For our project, we are implementing an EMG sensor which sends an analog signal our MCU. A threshold voltage was set so when the voltage generated by the bicep goes over this value for a certain amount of time the motor is activated. Since we need to move the arm up and down intervals were assigned. The longer interval will make the arm move down, and the short interval will make it move up.
To test the feasibility of implementing this type of control for our project we needed to see the different values the sensor outputs in the different patterns of motion in the arm (bicep and forearm).
We were not sure if flexing or tensioning the arm were more effective for achieving our threshold, and we wanted to make sure that one wouldn’t interrupt the movement of the other unintended. Our test shows the output of the sensor in four different patterns of moving and tensioning the bicep.
Luis wore the EMG sensor, and we use the built-in Serial sample from the Arduino IDE to read the analog values from the EMG.
We performed different motions with the arm to see which could get a stable high-signal for long enough, and also that I couldn’t be interrupted easily by other unintentional movements when lifting the arm.

#### [TO BE DONE]
**a.** In the EMG sensor test description, what does the longer interval make the arm do?
**b.** Reproduce the passage of the EMG sensor test description starting with "To test the" and going on through "(bicep and forearm).".

Stored data:
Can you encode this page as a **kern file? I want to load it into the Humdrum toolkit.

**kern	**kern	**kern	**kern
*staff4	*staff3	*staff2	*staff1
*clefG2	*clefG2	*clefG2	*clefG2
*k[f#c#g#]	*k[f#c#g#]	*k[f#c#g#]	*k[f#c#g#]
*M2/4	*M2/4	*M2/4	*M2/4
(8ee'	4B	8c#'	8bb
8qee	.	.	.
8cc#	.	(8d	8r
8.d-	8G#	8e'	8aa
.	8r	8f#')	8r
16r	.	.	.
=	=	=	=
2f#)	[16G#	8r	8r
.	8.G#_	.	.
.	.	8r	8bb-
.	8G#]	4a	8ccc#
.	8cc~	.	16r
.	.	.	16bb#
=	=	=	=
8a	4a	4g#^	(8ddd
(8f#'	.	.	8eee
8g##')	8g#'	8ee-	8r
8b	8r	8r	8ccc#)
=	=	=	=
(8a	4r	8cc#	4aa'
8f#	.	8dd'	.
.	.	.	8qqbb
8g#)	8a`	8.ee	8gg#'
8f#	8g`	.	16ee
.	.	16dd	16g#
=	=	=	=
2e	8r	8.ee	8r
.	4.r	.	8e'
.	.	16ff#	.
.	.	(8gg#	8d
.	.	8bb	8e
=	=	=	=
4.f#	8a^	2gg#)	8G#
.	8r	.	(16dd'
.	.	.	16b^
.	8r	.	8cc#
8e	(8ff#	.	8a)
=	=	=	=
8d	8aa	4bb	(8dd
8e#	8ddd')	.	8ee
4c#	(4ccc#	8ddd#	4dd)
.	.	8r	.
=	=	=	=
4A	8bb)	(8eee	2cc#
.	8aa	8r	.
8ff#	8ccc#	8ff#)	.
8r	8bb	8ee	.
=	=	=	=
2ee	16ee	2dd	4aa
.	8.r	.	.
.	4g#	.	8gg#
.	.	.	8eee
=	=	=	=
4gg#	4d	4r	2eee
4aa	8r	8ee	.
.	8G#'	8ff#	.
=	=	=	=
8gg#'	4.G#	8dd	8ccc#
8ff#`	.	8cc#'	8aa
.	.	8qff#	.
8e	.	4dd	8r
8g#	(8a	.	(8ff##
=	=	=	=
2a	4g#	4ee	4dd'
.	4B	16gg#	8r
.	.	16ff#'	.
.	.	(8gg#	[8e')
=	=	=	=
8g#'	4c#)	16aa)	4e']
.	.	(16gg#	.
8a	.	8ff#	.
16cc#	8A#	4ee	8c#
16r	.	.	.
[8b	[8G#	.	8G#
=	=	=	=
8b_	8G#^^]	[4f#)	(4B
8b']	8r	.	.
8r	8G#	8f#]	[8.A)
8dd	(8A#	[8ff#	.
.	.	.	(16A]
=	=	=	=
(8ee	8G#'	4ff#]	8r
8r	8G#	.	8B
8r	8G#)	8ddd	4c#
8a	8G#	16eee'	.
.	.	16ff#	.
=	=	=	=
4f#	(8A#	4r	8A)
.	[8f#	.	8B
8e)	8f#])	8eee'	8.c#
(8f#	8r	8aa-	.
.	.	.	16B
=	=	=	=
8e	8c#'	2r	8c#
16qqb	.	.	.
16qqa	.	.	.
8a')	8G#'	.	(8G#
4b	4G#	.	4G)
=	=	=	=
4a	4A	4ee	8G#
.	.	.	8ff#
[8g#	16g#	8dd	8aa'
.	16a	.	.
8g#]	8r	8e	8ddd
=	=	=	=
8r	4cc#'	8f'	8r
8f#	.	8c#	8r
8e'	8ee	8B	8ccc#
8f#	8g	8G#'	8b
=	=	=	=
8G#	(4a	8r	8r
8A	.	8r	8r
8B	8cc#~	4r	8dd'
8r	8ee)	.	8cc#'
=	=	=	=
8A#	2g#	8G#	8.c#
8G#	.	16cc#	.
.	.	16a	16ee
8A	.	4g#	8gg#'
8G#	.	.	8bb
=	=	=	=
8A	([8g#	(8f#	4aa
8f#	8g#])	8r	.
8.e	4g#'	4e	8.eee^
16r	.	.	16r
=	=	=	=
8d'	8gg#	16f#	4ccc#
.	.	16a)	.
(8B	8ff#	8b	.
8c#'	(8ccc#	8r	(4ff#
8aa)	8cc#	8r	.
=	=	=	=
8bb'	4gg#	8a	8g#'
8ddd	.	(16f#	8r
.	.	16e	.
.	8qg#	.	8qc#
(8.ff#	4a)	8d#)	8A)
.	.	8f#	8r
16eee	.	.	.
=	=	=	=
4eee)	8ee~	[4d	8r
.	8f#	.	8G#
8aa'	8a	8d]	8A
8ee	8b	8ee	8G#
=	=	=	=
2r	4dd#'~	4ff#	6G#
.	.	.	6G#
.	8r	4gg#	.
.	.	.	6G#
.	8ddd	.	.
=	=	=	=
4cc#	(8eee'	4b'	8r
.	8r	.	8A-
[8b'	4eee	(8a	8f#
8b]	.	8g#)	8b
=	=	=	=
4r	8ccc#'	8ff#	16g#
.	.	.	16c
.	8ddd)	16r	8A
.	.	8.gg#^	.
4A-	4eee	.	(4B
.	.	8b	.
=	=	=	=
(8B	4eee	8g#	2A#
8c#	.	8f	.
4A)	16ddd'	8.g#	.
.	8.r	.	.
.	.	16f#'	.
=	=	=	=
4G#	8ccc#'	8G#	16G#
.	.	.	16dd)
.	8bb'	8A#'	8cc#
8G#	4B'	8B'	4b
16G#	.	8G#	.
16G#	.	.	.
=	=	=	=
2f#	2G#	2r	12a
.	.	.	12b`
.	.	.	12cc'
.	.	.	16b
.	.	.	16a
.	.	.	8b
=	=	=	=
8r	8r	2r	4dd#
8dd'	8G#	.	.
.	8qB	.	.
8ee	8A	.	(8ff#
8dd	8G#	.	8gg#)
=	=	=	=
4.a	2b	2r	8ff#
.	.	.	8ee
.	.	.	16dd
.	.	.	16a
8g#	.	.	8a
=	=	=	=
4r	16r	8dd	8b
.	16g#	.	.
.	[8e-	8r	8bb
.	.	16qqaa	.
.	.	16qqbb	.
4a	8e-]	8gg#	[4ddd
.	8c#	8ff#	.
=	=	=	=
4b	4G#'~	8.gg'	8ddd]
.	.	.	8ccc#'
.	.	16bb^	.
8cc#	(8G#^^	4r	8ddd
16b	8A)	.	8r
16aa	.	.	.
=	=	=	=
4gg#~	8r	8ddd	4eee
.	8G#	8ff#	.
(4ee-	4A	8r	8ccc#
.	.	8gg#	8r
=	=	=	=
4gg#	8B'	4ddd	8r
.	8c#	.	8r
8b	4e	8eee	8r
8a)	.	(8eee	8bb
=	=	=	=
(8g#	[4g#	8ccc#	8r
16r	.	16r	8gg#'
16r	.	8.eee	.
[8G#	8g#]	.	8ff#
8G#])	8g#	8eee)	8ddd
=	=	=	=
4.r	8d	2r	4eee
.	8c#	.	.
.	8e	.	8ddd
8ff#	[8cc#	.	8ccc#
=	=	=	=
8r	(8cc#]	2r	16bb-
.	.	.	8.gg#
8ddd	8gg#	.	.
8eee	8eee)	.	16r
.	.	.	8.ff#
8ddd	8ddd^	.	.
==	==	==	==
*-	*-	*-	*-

#### [WRITTEN ANSWERS]
**a.** The longer interval makes the arm move down.

**b.**
To test the feasibility of implementing this type of control for our project we needed to see the different values the sensor outputs in the different patterns of motion in the arm (bicep and forearm).